**How to complete this task**
How many lines in the rows below contain the string "people"? Reply with the number alone.

╭─ Supplied information

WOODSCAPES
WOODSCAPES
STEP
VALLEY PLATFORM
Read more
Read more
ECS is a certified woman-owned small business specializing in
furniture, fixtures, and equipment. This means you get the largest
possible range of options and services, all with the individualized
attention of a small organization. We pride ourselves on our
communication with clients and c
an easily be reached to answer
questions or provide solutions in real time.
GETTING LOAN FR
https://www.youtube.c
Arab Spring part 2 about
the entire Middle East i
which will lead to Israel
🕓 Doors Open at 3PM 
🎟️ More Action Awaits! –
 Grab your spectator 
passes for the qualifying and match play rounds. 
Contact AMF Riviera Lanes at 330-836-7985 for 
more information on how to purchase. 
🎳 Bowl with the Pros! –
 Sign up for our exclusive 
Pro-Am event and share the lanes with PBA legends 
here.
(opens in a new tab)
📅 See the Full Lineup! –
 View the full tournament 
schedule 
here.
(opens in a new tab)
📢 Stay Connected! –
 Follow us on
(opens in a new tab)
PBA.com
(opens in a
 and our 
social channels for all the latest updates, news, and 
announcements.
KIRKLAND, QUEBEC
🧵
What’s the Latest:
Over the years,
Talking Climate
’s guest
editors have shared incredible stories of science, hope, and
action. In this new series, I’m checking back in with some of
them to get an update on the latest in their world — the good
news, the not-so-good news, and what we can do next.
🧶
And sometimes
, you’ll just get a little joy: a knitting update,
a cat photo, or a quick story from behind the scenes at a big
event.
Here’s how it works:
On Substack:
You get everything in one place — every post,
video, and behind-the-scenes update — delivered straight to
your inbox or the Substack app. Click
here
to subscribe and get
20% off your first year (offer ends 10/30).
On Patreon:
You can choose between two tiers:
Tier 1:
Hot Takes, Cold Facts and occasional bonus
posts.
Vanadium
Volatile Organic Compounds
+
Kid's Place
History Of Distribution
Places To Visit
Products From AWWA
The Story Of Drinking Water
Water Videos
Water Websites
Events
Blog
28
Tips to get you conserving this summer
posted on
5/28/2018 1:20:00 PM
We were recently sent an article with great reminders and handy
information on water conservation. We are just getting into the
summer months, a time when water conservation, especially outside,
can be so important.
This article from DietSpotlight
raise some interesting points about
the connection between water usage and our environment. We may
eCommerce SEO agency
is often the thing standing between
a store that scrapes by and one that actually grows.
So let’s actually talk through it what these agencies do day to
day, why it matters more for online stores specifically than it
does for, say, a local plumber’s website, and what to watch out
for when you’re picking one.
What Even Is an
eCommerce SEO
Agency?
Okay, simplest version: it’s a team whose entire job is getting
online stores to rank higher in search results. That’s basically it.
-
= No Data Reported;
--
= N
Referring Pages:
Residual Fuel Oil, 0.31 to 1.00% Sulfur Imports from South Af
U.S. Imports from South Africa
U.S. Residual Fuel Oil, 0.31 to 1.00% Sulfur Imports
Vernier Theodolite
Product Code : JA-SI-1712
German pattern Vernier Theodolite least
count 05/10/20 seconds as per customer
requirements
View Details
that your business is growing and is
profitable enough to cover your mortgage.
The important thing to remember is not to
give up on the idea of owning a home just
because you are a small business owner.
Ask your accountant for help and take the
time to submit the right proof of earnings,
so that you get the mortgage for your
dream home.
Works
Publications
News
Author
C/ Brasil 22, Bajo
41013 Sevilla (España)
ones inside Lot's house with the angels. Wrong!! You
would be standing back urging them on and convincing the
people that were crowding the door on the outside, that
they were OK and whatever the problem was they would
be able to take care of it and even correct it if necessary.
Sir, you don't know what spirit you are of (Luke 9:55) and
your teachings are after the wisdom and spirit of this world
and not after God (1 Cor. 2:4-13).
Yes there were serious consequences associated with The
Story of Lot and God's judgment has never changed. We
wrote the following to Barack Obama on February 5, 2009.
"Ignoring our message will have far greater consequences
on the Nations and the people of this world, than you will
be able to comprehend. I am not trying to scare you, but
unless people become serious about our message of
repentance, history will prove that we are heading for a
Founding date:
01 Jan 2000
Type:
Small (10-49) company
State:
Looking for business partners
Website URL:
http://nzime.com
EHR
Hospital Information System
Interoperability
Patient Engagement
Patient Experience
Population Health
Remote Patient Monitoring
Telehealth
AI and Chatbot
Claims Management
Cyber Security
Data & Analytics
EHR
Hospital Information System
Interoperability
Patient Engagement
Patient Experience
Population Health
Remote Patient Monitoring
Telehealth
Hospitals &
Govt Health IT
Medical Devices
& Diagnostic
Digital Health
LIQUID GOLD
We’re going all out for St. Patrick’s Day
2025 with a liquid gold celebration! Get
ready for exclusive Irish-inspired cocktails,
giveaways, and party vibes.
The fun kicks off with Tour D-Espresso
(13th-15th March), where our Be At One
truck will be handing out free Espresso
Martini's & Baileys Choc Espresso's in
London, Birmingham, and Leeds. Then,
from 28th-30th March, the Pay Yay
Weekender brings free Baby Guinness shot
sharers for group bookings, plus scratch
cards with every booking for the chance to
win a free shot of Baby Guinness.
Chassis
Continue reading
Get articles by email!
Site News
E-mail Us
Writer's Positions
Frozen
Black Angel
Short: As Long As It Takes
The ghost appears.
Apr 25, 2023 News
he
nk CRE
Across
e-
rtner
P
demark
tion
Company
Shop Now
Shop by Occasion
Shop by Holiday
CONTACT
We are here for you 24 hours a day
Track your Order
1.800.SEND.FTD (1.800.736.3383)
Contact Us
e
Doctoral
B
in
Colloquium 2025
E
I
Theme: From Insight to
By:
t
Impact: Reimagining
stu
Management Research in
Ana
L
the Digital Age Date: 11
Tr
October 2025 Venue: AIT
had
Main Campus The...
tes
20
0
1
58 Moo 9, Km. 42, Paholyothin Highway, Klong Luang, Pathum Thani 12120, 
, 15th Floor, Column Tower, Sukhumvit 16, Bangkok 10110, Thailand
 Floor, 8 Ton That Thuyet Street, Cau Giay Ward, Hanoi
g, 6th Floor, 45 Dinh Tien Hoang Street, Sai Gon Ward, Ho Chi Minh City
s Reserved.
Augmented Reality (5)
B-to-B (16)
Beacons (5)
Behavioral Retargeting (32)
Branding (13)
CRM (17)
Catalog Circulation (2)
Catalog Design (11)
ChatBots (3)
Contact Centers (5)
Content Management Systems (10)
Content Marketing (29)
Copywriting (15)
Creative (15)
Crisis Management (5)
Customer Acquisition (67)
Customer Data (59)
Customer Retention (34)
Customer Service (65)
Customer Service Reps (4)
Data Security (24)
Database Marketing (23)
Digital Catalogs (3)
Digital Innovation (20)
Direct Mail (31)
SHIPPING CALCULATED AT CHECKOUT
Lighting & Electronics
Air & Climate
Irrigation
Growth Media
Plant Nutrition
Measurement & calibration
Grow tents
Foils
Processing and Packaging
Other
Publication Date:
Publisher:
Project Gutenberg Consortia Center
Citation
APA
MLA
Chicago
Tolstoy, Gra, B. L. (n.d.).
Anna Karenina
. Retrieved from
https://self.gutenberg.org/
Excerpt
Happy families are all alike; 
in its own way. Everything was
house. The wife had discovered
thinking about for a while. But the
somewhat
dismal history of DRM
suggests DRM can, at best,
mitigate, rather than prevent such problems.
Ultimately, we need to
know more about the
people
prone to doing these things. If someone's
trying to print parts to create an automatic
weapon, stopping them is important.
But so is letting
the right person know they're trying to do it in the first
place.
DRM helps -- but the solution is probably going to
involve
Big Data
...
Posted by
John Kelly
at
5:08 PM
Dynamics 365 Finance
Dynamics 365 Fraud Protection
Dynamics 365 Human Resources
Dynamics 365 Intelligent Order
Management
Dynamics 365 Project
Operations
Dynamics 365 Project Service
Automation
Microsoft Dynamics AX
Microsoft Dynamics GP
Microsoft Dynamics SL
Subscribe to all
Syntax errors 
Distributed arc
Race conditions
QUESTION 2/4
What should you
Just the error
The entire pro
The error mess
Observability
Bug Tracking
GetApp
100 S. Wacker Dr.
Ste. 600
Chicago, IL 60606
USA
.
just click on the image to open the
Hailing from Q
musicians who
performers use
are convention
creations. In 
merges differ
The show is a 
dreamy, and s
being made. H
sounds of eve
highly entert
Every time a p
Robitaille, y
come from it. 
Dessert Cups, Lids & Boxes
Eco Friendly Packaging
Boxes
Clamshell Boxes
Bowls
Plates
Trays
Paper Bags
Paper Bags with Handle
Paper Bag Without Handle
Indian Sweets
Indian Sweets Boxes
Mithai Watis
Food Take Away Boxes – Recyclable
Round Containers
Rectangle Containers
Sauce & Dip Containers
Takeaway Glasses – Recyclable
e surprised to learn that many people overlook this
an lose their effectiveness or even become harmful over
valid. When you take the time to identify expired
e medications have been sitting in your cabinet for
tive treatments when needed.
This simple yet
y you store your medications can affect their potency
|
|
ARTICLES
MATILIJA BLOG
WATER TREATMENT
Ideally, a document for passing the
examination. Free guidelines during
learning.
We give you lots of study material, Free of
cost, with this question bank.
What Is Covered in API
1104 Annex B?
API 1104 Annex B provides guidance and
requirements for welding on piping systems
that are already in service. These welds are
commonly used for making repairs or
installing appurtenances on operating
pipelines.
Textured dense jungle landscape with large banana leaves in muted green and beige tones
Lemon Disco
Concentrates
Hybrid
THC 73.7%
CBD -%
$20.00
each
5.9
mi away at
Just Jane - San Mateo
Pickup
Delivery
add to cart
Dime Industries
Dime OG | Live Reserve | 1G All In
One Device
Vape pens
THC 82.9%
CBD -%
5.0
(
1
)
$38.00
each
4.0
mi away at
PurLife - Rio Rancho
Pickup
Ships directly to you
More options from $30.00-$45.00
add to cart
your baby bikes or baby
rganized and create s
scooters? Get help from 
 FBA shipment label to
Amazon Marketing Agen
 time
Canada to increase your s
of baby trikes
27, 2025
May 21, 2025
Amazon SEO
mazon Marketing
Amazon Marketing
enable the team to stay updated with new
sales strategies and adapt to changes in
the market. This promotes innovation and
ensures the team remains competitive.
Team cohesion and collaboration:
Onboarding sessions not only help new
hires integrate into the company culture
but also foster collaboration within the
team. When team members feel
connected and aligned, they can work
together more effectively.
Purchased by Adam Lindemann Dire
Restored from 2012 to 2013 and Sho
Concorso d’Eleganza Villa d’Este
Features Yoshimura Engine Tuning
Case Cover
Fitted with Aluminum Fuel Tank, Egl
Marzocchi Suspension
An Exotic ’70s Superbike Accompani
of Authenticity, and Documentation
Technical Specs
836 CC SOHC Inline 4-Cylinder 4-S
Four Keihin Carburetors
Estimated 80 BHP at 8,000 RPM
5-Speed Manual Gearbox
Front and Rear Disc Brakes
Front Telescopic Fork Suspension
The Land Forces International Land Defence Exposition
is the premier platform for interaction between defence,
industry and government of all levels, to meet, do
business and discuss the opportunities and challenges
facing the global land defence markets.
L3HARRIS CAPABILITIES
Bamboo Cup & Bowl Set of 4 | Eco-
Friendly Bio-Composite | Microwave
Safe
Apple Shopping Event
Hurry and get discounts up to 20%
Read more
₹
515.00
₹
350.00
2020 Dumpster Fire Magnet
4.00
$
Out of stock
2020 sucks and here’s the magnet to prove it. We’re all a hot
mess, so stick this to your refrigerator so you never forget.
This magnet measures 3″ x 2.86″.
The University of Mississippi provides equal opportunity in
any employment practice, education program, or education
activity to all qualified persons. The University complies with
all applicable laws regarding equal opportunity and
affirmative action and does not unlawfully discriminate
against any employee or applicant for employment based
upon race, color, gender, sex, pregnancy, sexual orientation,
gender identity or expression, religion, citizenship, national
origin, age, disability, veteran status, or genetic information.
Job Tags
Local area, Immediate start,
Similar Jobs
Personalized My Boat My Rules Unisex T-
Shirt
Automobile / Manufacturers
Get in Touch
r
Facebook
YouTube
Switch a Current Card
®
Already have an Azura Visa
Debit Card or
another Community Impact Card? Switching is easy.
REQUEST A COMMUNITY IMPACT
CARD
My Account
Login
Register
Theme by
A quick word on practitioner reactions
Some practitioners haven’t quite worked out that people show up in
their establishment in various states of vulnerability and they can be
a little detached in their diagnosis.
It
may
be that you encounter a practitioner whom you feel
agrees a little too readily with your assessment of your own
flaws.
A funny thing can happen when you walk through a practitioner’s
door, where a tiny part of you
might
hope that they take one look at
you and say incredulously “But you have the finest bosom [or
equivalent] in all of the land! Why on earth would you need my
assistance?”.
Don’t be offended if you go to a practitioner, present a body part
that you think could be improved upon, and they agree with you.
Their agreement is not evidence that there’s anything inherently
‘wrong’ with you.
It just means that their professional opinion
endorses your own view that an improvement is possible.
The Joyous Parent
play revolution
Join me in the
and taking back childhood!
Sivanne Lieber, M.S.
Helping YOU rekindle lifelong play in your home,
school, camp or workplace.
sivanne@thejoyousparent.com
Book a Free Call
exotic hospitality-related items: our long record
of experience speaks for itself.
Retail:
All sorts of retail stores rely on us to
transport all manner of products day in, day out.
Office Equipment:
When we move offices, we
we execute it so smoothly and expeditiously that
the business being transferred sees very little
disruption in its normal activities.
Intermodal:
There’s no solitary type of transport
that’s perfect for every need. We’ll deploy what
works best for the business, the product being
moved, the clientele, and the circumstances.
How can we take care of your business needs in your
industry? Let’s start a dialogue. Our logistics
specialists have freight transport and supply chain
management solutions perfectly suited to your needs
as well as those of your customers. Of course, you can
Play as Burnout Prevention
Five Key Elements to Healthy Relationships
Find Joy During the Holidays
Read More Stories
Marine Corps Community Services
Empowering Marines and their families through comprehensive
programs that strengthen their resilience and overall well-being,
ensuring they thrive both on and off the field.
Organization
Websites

╰─

**Answer below**
6